Task prompt: Beneath this task are records; print exactly the stretch of them from the line with "X342900Y93980D02*" through the line with "X787400Y93980D02*", both ends included.

[Hardware design source data]

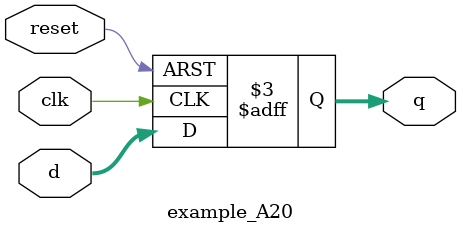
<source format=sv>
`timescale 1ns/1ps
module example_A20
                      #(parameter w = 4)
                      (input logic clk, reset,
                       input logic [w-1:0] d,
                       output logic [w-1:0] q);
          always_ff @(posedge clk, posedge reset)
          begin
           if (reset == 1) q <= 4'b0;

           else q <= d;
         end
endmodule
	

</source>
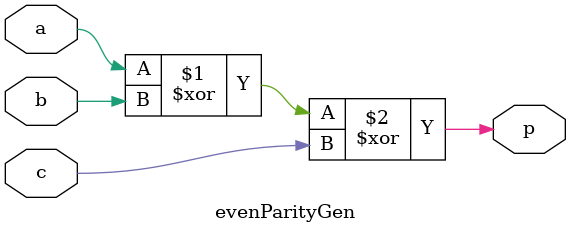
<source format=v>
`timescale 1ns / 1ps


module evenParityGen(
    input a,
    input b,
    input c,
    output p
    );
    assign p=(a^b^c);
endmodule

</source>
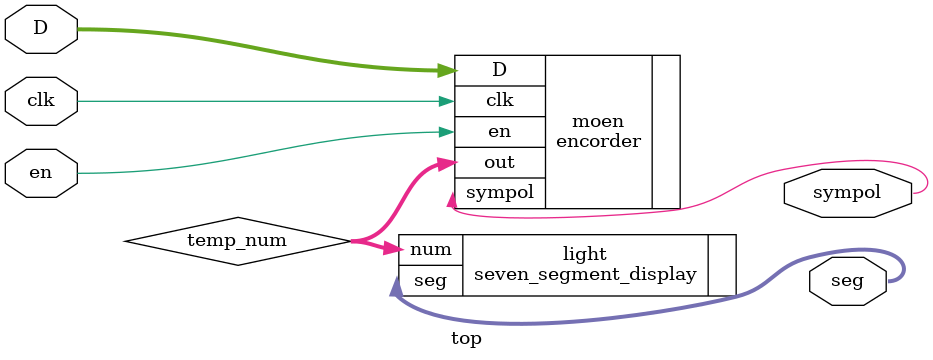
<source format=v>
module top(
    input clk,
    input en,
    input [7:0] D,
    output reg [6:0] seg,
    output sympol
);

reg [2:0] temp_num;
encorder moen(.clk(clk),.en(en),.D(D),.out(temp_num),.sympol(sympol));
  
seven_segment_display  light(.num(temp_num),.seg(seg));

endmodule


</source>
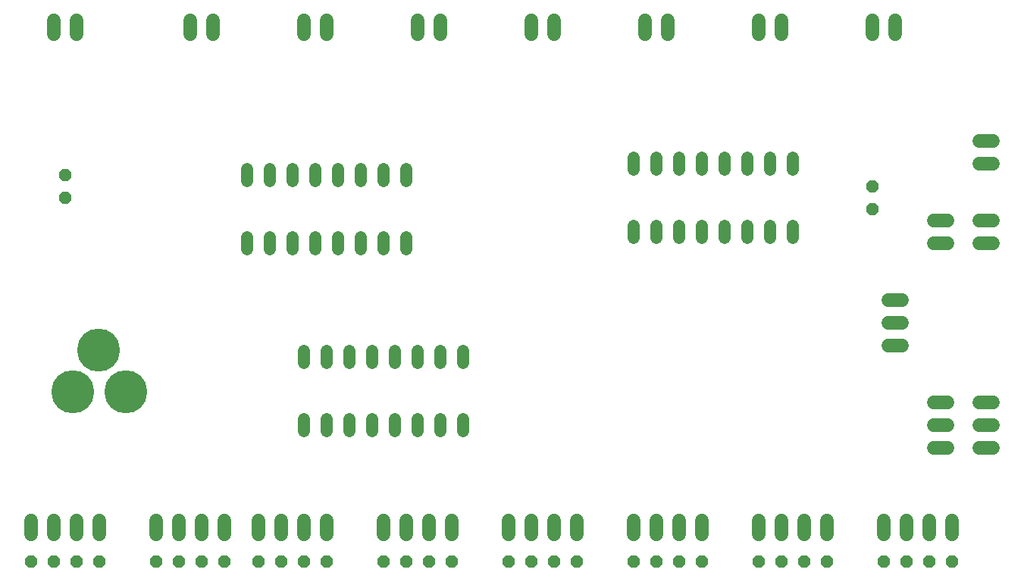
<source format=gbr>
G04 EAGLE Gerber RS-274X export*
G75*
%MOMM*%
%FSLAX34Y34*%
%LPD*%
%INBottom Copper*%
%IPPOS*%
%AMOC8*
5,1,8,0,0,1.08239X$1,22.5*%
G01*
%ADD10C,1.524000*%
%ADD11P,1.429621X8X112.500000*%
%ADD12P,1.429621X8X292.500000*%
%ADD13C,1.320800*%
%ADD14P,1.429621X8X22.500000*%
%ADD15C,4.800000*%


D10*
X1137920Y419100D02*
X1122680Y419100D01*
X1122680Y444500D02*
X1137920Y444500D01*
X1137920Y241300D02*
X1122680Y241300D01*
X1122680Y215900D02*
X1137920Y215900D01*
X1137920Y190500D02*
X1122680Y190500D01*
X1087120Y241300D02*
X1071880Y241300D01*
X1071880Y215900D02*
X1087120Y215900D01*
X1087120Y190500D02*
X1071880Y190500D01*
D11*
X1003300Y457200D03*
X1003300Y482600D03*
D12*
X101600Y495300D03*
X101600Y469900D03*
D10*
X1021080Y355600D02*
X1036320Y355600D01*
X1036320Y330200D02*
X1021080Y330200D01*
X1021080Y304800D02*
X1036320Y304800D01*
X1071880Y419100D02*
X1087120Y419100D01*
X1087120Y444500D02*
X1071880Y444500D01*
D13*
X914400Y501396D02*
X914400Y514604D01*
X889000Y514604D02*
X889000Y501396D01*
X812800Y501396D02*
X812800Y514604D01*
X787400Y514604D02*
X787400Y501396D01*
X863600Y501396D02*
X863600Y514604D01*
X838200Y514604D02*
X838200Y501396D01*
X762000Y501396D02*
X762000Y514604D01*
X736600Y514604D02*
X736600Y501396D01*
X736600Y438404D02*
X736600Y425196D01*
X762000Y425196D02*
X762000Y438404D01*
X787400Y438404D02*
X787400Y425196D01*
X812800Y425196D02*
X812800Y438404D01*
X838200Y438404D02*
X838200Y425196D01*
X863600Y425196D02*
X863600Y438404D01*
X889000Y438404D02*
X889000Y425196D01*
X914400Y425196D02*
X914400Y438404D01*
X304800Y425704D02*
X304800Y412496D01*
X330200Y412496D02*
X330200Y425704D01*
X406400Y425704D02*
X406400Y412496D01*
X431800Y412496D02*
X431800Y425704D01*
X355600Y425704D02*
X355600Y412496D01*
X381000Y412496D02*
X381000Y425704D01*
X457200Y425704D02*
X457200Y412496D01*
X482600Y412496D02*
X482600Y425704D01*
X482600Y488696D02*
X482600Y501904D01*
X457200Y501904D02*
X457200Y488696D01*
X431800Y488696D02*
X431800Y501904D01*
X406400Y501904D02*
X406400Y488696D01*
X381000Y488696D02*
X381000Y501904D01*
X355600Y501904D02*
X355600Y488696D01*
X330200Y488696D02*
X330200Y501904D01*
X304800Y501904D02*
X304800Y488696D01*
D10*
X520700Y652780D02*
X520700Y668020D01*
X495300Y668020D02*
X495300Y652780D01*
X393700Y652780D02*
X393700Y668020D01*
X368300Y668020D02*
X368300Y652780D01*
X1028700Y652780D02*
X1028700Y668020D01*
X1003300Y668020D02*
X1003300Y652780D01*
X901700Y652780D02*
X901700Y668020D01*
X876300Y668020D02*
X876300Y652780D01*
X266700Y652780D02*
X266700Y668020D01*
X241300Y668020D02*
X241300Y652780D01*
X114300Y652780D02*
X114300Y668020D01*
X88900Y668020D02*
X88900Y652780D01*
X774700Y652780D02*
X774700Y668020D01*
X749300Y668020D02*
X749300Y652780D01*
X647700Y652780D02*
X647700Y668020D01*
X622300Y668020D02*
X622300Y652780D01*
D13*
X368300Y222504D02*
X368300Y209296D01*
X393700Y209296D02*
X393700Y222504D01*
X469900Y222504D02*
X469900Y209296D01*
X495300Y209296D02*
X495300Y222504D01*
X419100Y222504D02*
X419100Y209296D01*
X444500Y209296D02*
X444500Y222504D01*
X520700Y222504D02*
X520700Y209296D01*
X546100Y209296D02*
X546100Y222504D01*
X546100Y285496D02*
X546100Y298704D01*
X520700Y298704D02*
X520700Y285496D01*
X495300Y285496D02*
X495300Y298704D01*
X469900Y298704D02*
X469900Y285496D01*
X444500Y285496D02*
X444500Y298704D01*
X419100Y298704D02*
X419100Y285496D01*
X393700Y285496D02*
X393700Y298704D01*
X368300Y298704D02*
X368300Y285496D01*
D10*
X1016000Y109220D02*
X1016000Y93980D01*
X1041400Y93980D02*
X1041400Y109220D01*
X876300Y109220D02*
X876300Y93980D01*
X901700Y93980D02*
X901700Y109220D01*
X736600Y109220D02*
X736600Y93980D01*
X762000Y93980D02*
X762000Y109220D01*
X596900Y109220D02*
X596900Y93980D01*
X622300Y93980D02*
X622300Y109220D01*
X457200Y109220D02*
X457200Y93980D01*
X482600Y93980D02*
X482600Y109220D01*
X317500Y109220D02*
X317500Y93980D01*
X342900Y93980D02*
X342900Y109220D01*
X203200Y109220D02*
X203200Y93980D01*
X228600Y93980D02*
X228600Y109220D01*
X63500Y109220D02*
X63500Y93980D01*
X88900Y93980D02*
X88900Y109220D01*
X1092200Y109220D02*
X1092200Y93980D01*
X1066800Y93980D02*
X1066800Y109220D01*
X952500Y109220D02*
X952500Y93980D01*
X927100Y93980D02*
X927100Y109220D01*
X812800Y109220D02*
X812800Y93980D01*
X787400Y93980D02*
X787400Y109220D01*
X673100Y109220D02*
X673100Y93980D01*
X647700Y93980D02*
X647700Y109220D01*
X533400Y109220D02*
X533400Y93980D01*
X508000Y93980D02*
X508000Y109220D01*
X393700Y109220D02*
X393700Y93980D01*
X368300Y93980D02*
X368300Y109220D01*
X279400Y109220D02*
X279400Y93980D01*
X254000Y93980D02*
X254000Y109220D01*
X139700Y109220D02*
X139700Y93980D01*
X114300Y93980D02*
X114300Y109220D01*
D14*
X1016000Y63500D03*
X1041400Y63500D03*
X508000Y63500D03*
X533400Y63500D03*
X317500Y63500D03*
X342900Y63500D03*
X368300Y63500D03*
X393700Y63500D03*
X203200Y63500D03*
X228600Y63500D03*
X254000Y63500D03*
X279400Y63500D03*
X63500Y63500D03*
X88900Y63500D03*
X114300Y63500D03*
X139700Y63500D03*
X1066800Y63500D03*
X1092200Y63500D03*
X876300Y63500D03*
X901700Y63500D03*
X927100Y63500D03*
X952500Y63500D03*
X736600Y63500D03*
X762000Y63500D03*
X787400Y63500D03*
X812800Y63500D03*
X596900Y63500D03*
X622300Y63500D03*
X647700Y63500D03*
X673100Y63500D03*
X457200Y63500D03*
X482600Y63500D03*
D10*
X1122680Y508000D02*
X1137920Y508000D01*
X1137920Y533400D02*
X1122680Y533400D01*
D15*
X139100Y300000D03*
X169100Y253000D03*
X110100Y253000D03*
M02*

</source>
==
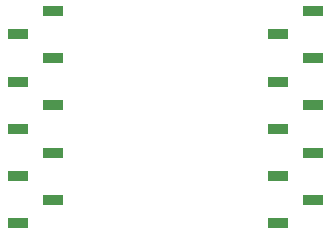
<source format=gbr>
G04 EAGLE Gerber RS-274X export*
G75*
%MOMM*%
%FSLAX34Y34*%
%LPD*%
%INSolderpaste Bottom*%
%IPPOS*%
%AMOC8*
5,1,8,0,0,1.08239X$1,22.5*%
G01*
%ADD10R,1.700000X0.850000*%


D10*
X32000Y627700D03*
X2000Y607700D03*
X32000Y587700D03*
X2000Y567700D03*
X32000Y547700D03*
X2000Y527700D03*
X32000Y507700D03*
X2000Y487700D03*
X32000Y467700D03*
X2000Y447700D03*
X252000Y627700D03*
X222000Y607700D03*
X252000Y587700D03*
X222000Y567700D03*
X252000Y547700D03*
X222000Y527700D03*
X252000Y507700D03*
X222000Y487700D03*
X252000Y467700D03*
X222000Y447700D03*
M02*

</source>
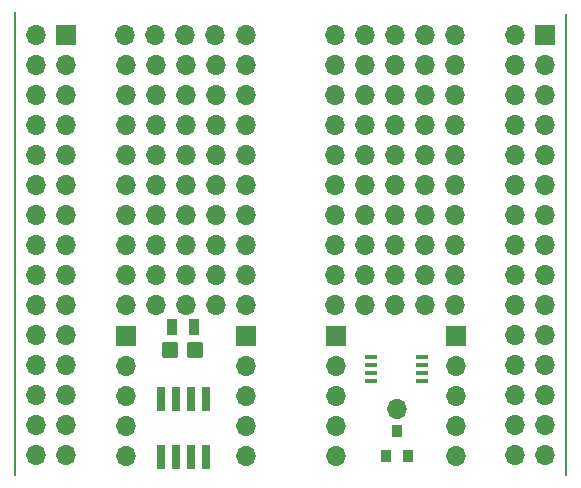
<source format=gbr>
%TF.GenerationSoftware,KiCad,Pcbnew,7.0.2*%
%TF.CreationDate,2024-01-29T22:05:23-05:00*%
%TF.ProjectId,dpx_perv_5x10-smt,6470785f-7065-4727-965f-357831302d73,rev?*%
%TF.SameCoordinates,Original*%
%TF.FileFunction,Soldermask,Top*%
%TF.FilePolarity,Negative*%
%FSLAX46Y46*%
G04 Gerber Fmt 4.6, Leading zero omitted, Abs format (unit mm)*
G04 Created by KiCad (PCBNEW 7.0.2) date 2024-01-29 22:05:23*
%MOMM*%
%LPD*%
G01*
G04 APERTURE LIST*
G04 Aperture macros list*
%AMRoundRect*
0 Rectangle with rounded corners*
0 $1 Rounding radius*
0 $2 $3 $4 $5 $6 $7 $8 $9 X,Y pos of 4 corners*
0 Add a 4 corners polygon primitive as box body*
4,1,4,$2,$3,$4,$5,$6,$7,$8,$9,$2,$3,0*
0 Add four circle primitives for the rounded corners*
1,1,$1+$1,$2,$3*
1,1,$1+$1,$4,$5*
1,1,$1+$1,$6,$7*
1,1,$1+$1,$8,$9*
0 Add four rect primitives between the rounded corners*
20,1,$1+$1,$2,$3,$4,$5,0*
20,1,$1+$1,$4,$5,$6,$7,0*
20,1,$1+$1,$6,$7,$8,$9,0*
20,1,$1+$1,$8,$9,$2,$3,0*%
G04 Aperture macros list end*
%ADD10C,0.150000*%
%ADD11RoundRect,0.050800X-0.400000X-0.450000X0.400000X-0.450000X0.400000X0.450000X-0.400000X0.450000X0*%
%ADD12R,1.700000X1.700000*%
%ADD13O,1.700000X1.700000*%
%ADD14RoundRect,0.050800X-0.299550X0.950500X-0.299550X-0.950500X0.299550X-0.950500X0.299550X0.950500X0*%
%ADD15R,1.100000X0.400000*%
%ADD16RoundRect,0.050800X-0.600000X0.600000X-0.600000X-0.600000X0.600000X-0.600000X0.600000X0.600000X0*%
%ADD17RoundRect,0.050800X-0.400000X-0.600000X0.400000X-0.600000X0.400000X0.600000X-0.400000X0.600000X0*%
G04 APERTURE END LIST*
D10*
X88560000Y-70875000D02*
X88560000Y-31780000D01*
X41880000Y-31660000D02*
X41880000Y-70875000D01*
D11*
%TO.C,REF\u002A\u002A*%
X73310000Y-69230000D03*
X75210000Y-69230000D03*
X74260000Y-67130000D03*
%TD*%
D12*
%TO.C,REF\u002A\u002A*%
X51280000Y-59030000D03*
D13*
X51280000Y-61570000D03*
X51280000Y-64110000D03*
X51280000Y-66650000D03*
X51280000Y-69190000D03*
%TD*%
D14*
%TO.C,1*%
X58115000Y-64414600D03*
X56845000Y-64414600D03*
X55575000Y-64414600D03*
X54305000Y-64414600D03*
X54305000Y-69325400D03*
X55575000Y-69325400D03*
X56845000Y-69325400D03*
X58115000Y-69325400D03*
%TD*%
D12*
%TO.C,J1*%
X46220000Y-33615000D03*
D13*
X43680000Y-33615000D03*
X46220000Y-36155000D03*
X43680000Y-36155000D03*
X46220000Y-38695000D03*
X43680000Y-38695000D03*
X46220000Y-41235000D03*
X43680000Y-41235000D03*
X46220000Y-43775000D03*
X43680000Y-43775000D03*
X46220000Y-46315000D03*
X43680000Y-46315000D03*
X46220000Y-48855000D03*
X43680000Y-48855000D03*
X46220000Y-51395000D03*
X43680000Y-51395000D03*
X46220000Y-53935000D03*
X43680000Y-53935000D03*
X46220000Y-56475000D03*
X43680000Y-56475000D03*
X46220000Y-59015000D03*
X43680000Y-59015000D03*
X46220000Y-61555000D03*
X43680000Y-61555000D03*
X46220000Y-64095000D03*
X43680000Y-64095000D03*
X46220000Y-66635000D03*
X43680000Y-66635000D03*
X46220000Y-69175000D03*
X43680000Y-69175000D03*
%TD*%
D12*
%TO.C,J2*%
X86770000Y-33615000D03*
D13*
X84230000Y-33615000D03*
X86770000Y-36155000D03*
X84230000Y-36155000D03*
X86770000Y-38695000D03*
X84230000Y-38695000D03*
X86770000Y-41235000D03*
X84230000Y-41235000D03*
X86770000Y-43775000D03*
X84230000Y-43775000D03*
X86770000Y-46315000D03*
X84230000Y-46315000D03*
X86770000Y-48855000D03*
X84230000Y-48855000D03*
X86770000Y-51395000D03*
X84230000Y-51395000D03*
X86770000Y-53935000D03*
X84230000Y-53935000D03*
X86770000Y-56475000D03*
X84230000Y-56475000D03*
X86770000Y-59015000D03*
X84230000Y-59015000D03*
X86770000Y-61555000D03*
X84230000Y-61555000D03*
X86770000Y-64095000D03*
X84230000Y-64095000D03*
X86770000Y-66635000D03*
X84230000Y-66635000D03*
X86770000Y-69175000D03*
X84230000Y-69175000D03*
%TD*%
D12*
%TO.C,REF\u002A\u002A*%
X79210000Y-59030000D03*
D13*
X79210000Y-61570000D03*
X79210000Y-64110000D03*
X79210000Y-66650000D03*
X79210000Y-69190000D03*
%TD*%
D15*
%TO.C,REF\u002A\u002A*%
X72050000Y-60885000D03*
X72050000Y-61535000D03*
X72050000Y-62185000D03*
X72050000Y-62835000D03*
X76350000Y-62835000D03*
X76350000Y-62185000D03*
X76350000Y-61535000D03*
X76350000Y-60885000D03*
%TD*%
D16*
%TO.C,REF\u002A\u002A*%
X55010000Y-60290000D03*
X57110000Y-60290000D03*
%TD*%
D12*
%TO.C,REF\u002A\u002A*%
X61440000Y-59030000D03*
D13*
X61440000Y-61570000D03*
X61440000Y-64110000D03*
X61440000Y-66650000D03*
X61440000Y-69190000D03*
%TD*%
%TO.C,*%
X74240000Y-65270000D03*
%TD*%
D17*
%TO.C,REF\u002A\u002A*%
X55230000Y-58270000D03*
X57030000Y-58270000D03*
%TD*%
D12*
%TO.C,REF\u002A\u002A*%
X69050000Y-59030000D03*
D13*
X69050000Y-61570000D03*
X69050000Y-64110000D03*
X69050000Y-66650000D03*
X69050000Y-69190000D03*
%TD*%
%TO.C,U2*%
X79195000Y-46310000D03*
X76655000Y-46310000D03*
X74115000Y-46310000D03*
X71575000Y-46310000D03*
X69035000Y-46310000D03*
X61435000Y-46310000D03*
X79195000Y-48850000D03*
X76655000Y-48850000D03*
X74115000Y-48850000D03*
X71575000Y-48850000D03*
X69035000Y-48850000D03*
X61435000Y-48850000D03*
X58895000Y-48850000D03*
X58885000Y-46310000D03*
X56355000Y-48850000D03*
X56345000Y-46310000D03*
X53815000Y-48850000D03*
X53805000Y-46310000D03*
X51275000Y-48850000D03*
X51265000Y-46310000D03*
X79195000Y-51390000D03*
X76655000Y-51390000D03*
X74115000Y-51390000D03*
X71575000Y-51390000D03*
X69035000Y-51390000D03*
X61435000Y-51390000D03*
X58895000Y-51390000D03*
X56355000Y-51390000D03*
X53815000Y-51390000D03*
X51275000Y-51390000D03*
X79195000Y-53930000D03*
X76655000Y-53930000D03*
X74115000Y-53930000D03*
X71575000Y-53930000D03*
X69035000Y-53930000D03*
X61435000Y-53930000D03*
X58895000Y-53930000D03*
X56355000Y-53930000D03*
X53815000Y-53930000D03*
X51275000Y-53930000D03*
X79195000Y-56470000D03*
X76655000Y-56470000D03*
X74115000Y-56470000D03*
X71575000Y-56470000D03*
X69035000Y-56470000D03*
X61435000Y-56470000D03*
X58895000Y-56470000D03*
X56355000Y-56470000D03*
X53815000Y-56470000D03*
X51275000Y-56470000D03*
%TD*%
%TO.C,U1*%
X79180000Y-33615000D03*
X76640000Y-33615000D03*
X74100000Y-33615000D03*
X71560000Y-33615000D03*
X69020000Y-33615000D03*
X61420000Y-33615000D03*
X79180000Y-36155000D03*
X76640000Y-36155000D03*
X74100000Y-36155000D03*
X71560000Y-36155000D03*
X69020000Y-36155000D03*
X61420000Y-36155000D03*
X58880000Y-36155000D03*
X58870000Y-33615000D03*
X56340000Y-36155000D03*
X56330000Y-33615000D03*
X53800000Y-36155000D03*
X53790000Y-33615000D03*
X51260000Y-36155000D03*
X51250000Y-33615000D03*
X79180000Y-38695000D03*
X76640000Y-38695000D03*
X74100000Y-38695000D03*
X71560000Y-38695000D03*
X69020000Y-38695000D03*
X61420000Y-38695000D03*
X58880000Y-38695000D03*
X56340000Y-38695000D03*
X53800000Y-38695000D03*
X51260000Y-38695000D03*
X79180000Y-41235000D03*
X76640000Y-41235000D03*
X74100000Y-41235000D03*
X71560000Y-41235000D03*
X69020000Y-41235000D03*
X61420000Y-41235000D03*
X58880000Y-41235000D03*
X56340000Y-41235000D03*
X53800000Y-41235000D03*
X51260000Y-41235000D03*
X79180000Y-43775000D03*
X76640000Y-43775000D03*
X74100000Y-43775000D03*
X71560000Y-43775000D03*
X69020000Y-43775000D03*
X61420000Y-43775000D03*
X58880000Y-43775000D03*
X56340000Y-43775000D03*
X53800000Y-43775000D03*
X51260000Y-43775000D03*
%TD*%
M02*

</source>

Task result:
X342900Y93980D02*
X342900Y109220D01*
X203200Y109220D02*
X203200Y93980D01*
X228600Y93980D02*
X228600Y109220D01*
X63500Y109220D02*
X63500Y93980D01*
X88900Y93980D02*
X88900Y109220D01*
X1092200Y109220D02*
X1092200Y93980D01*
X1066800Y93980D02*
X1066800Y109220D01*
X952500Y109220D02*
X952500Y93980D01*
X927100Y93980D02*
X927100Y109220D01*
X812800Y109220D02*
X812800Y93980D01*
X787400Y93980D02*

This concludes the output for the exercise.